Lee would teach a few hand-picked students, and the only way to get into the training was if you were recommended by a current student. This way he kept his school small so he could spend ample time with each student and be assured they were understanding the art correctly (read: by his philosophy of what it should be, do, and accomplish).

This struck me as an amazing parallel to the Ancient Athenian Sophists, teachers of debate, argument, and rhetoric  but also hired guns who would write your speech for you if you paid. They took students on a purely for profit basis – well, that’s what we teach anyway – but the documentary made me think of them and their methods. They were always teaching rhetoric and argumentation, and probably had good reasons outside the paycheck for doing so.

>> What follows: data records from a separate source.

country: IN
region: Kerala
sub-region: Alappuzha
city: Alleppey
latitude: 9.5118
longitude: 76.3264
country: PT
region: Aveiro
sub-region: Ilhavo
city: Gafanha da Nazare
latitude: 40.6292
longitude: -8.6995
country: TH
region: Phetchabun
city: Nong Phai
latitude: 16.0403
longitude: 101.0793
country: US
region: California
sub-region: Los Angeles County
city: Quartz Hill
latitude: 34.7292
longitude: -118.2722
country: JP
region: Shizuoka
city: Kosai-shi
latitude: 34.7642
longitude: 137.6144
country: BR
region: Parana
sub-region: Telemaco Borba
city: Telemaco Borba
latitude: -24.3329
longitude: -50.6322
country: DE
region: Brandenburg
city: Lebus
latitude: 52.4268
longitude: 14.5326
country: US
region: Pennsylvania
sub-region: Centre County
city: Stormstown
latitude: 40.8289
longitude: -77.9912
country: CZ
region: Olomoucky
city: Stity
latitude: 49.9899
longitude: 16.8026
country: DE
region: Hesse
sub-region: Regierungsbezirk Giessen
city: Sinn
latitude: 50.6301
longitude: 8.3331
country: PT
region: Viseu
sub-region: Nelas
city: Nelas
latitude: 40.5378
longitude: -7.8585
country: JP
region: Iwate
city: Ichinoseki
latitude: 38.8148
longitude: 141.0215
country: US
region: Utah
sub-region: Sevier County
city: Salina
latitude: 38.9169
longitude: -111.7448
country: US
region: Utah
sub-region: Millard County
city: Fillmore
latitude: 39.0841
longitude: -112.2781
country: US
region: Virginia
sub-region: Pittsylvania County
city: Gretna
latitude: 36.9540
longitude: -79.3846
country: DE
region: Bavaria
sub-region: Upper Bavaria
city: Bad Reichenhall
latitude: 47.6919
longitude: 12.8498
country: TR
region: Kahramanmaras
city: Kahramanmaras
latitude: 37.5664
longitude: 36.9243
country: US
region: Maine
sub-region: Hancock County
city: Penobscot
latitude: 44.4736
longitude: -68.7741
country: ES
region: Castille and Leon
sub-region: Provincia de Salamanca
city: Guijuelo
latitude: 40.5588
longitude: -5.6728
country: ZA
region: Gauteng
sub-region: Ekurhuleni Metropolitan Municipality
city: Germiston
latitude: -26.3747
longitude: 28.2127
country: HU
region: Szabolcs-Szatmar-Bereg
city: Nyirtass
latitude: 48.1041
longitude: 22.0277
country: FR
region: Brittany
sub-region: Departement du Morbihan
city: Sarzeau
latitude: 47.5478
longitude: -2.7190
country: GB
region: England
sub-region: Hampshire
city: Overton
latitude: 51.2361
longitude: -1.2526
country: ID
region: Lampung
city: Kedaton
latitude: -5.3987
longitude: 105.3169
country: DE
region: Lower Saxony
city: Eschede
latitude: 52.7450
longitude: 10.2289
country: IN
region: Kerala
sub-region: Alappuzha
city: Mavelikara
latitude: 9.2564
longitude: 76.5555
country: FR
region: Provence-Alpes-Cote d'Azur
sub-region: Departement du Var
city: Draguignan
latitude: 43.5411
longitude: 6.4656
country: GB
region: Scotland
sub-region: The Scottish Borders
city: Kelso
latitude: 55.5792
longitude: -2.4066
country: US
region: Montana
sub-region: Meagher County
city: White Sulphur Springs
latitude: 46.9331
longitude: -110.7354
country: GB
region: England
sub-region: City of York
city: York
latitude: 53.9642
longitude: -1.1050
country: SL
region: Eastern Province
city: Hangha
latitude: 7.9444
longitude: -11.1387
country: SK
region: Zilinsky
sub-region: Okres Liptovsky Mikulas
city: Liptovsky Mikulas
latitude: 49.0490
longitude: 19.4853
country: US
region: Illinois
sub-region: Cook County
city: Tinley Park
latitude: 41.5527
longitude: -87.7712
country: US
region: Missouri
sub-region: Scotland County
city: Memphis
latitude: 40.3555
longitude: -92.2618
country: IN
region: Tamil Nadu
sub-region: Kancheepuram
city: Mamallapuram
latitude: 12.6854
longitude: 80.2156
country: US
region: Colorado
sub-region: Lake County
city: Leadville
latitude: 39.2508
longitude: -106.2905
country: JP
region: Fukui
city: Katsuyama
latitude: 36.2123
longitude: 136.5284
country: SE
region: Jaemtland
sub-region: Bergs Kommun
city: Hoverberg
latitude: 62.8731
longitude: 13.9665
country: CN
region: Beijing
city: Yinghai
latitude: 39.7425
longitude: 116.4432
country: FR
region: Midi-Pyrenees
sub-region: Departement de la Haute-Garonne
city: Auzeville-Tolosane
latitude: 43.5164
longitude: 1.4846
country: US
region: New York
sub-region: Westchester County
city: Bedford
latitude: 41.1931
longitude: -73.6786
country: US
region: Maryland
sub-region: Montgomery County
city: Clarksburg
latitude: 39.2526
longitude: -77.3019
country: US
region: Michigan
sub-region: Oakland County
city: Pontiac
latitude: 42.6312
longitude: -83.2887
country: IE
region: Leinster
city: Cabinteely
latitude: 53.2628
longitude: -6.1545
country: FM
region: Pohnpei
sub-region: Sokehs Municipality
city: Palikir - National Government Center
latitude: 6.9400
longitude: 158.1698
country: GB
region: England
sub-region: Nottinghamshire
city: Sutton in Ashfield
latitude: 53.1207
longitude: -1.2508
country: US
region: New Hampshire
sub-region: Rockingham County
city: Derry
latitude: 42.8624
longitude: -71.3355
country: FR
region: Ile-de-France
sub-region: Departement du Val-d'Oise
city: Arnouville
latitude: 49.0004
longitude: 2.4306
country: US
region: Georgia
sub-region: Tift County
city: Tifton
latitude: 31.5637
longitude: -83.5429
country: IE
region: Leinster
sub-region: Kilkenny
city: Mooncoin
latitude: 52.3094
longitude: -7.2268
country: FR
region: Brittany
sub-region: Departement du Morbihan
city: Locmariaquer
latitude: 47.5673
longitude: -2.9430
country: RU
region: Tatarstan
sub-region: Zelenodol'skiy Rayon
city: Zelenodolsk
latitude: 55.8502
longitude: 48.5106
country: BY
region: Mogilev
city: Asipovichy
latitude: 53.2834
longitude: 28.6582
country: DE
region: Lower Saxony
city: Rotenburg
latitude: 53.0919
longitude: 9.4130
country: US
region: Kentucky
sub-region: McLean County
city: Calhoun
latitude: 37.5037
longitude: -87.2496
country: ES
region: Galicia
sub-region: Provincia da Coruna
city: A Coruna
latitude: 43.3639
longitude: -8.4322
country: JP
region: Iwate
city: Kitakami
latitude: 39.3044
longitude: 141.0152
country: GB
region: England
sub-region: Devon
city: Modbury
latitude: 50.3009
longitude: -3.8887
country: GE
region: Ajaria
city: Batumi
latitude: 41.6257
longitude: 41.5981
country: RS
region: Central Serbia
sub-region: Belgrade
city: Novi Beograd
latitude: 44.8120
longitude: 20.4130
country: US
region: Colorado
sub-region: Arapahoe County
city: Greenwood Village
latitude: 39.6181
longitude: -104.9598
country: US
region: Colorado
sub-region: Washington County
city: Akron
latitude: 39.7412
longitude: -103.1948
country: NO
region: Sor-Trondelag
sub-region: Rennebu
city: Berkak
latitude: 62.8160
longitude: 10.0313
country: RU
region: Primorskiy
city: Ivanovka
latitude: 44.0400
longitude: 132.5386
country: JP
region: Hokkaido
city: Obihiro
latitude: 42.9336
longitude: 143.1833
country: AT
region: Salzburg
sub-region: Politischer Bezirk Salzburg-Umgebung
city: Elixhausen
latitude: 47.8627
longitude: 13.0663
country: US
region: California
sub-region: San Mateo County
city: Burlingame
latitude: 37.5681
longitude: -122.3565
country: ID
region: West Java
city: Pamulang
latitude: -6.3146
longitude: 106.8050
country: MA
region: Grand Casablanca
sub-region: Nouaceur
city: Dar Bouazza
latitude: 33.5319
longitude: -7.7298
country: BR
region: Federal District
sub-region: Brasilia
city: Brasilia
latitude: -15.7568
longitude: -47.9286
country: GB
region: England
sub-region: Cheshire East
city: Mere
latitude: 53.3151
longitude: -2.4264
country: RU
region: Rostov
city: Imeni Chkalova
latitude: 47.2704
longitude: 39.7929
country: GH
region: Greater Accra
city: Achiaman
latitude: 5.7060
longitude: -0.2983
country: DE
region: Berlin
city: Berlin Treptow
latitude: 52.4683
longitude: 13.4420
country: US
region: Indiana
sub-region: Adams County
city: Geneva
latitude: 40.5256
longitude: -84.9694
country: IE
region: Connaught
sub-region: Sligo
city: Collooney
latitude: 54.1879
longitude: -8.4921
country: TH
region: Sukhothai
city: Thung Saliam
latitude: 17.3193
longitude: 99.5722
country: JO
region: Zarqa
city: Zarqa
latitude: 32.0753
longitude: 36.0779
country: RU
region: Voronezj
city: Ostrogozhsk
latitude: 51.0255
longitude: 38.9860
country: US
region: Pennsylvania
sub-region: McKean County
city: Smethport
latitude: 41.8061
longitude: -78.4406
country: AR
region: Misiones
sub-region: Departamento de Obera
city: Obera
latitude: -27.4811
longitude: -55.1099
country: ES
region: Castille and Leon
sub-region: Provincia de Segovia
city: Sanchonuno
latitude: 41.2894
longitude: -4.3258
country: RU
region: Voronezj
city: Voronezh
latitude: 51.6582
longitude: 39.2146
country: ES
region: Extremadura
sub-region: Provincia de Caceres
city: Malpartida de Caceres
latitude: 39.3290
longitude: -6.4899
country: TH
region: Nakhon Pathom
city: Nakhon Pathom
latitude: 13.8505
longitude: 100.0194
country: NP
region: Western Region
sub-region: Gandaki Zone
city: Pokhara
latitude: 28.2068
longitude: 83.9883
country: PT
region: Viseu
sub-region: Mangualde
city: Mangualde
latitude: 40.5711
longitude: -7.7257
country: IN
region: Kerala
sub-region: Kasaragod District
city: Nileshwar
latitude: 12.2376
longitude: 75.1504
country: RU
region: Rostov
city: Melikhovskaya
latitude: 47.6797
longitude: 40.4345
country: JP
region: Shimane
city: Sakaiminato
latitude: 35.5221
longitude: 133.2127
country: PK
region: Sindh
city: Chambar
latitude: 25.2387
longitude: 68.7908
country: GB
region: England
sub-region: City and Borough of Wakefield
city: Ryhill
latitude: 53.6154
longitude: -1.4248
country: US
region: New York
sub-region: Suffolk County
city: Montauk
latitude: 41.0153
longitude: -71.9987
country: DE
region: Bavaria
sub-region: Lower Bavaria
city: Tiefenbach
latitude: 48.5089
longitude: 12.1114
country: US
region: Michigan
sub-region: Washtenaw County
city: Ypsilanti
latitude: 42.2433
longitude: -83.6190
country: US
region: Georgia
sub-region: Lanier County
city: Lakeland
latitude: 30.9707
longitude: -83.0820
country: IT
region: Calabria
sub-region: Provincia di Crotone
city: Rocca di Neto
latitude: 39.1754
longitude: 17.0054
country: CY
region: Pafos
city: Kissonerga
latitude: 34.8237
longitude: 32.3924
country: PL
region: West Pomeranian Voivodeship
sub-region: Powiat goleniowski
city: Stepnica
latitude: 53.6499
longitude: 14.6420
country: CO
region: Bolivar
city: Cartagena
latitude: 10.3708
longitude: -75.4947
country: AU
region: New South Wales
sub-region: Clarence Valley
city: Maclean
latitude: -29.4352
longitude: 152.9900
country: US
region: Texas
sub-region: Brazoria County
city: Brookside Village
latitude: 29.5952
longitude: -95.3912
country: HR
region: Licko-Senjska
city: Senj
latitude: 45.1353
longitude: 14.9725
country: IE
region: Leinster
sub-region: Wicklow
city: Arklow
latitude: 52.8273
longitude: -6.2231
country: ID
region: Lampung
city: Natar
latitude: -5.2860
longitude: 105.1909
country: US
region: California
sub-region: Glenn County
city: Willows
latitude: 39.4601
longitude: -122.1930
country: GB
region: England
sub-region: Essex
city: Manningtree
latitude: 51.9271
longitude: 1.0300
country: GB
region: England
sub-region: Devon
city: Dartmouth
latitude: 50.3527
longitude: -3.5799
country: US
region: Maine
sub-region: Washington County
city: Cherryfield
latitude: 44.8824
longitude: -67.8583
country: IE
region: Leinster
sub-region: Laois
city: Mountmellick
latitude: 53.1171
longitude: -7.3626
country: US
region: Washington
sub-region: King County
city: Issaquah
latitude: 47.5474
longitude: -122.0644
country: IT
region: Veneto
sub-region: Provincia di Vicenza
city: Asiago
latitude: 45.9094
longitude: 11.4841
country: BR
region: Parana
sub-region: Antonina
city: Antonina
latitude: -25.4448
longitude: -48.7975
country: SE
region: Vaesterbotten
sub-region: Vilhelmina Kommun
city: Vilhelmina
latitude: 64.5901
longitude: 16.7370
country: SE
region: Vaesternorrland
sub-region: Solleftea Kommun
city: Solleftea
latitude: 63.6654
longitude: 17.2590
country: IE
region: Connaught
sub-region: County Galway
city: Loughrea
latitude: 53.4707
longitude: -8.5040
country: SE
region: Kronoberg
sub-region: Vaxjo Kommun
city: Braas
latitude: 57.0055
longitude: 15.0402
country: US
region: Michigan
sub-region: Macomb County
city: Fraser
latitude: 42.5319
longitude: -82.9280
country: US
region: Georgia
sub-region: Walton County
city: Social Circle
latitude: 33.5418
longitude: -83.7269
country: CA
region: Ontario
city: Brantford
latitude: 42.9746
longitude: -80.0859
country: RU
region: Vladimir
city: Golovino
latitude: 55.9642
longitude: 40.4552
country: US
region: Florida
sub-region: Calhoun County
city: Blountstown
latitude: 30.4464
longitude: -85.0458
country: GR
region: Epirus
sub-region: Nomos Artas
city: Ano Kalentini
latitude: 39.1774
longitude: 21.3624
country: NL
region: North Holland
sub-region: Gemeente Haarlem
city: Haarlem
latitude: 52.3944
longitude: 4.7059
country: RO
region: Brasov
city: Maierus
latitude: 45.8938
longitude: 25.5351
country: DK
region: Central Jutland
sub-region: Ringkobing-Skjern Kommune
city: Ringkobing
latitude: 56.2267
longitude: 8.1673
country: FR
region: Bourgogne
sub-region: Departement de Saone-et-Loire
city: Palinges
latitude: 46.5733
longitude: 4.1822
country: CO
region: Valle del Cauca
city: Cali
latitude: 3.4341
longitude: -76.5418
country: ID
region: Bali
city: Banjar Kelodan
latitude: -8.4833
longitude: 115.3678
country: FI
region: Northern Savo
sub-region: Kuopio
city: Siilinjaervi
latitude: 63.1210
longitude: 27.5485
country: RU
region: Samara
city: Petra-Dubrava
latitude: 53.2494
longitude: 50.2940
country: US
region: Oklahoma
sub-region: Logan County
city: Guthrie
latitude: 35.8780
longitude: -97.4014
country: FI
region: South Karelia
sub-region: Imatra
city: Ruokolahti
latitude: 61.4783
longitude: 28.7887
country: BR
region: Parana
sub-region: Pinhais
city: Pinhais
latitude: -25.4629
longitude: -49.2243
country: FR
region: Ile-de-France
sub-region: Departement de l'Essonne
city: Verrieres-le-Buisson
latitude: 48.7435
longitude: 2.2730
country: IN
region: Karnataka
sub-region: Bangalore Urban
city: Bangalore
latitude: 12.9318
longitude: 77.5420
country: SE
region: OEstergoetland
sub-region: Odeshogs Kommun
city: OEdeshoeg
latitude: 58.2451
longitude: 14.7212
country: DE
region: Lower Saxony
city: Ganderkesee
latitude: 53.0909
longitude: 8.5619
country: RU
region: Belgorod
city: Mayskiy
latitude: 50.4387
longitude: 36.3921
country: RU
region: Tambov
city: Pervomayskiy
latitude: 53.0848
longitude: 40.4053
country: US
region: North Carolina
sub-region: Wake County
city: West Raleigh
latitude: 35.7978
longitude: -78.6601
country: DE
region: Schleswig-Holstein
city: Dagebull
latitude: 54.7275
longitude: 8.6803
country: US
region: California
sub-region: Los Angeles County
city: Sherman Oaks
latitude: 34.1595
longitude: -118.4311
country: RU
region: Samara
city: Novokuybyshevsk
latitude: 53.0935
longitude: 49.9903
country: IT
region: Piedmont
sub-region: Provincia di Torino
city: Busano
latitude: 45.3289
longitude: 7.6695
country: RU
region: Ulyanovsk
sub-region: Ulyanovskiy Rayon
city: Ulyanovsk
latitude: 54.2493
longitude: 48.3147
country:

For me, I would love a halfway point between the two. There’s a lot to be said for being outside of the University setting, about as much as can be said for being in it. The advantages and disadvantages to it are a pretty equal stasis point, in my mind. But the more compelling part is the storefront. Imagine debate schools like storefront martial arts studios where people pay to learn the art of verbal self defense. Imagine an internal ranking system – something like a cross between the martial arts belt system, and the Toastmaster’s ranking system. Imagine students referring other serious students for debate training. And the tournaments would be something very different, very strange to our eyes.

Is there a demand among people to learn how to defend themselves from words? Words are quite sharp; sharper than many think. Even the most ardent handgun enthusiasts think requiring safety courses before purchase is the right thing to do. At least with guns, you either survive or you don’t – with words you just slowly rend, day in and out, for an interminable amount of time (assuming something said really hit you like an assassin would). With the violence of words, it’s unclear whether you survived, or you didn’t. You’re different, and you’re here. Maybe.

I think I was born in the wrong era – at least that’s what someone said to me when I proposed my storefront debate idea. Maybe so; I do consider myself a Sophist, however you wish to define it. I teach it to pretty much anyone who comes along, and it’s not just profit driven. But why is it only in the University? Why only in the schools? Perhaps debate masters and practitioners should reflect on why outside of Japan, it’s only a small number of people who have access to martial arts courses in the University setting. Maybe they figured out something we haven’t realized yet.